Dataset.
-*-*-

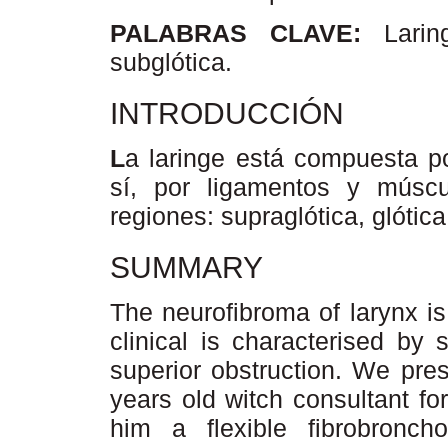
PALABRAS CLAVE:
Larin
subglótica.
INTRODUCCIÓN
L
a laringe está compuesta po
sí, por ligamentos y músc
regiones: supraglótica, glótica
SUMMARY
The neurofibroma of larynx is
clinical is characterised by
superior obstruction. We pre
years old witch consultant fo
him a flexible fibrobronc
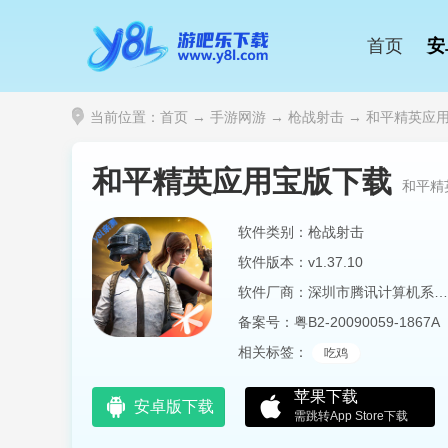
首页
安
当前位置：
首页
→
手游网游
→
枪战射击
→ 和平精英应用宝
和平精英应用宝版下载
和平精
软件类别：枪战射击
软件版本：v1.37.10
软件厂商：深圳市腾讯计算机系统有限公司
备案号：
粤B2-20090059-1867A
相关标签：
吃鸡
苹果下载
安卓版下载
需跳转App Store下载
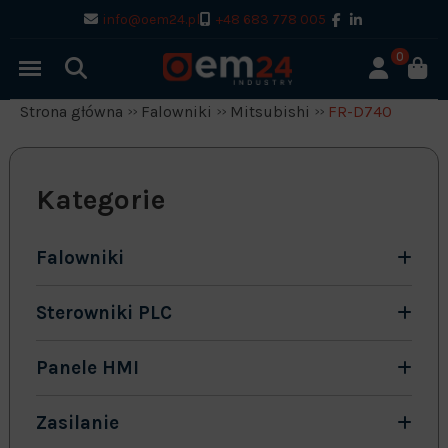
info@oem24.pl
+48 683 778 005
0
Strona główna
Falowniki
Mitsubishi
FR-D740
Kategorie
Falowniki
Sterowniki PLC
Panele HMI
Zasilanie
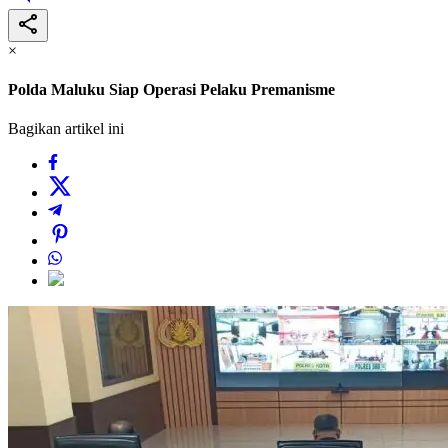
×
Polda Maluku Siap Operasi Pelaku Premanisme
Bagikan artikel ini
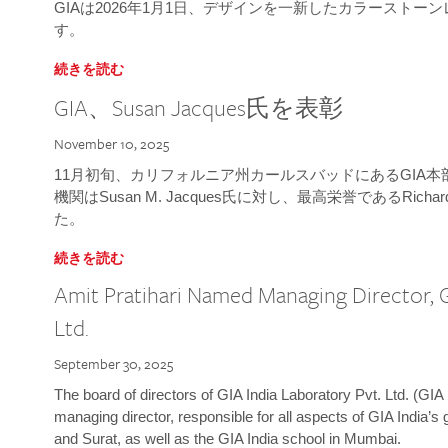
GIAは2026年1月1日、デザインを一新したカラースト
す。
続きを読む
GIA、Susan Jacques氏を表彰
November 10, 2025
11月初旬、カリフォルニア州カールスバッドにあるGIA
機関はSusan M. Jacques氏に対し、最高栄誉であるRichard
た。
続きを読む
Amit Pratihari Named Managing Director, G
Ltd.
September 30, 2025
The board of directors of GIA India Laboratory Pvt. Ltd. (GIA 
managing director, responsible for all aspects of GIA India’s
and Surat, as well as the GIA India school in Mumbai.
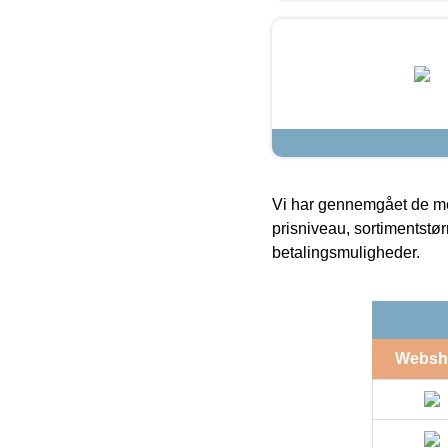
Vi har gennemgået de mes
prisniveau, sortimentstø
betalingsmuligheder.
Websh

-*-*-

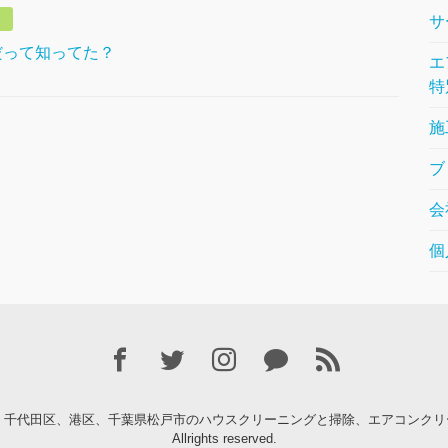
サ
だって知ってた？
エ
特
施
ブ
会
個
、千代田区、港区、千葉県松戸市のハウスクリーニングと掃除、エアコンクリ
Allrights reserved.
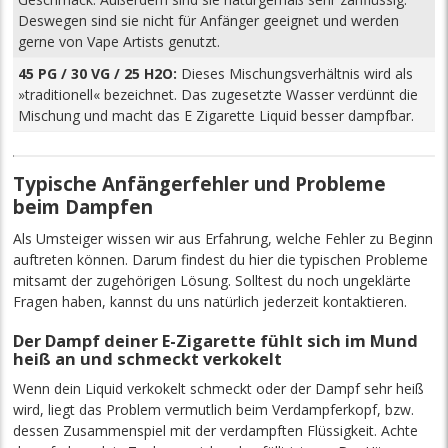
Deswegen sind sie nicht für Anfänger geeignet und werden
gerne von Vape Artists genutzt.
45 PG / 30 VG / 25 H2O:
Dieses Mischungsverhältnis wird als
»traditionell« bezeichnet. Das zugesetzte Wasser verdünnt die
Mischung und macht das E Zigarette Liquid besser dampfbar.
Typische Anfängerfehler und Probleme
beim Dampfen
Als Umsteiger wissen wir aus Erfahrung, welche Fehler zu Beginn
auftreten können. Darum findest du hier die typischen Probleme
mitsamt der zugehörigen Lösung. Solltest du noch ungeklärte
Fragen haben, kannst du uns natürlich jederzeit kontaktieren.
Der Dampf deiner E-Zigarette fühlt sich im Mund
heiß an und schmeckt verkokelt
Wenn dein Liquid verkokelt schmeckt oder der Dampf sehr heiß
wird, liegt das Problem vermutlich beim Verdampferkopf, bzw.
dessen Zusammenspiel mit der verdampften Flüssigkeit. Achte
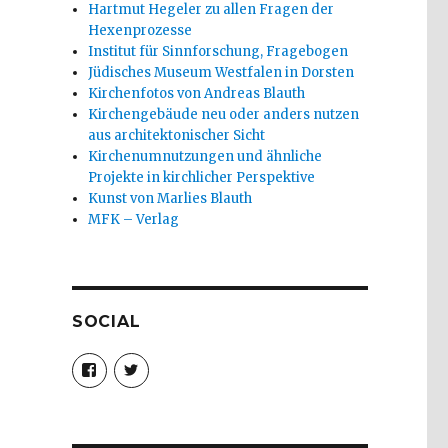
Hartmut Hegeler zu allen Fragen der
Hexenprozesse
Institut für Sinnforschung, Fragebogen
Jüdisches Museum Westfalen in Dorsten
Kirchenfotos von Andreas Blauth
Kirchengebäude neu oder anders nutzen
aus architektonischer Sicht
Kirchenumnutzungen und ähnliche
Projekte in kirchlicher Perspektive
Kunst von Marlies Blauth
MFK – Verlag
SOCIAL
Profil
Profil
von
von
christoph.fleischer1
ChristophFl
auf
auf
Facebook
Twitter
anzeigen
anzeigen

-*-*-

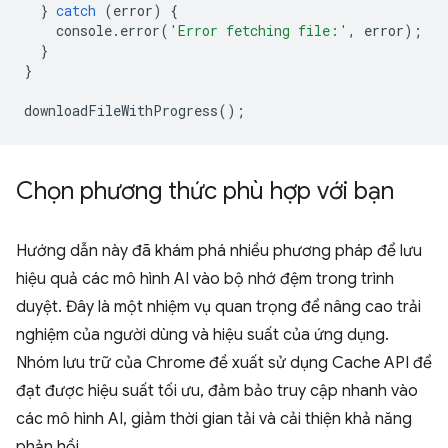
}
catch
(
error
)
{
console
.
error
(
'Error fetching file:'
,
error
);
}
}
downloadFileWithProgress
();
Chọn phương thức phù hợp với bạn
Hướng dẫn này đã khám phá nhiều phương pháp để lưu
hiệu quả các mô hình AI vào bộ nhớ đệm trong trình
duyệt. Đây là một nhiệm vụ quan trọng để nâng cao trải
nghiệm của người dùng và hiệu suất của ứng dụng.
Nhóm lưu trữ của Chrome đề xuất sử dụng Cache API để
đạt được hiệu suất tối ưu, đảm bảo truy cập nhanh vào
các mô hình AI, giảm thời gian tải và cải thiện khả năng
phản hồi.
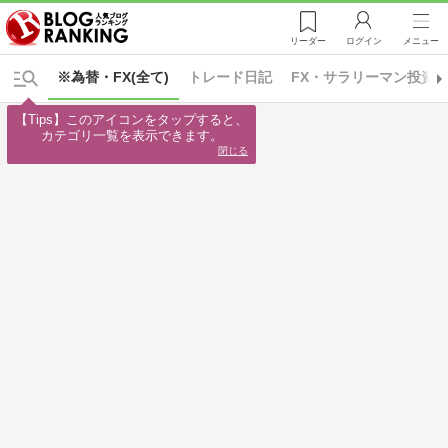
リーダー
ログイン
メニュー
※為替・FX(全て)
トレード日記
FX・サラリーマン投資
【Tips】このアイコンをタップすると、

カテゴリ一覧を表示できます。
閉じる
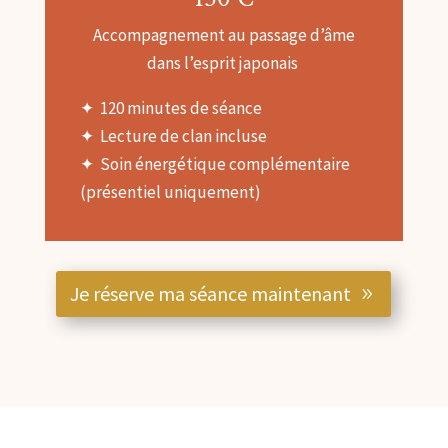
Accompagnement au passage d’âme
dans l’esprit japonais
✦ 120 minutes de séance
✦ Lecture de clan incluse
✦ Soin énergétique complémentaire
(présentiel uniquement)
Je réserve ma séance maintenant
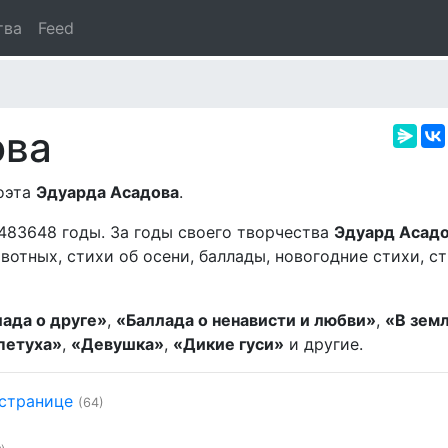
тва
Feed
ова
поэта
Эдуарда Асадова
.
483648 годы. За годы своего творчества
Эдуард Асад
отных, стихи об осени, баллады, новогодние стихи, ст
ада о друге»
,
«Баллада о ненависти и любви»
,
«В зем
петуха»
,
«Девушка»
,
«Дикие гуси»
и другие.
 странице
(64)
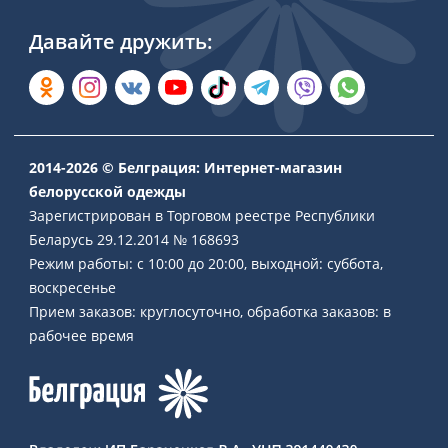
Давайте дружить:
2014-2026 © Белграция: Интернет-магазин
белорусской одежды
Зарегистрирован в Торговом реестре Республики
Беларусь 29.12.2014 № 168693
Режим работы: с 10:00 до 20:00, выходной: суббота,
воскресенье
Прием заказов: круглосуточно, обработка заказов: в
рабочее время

-*-*-

Can you copy out, word for word, the lines of the records above, from the line containing "Deswegen sind sie" through the line containing "Als Umsteiger wissen", with both of those lines included?

Exercise output.
Deswegen sind sie nicht für Anfänger geeignet und werden
gerne von Vape Artists genutzt.
45 PG / 30 VG / 25 H2O:
Dieses Mischungsverhältnis wird als
»traditionell« bezeichnet. Das zugesetzte Wasser verdünnt die
Mischung und macht das E Zigarette Liquid besser dampfbar.
Typische Anfängerfehler und Probleme
beim Dampfen
Als Umsteiger wissen wir aus Erfahrung, welche Fehler zu Beginn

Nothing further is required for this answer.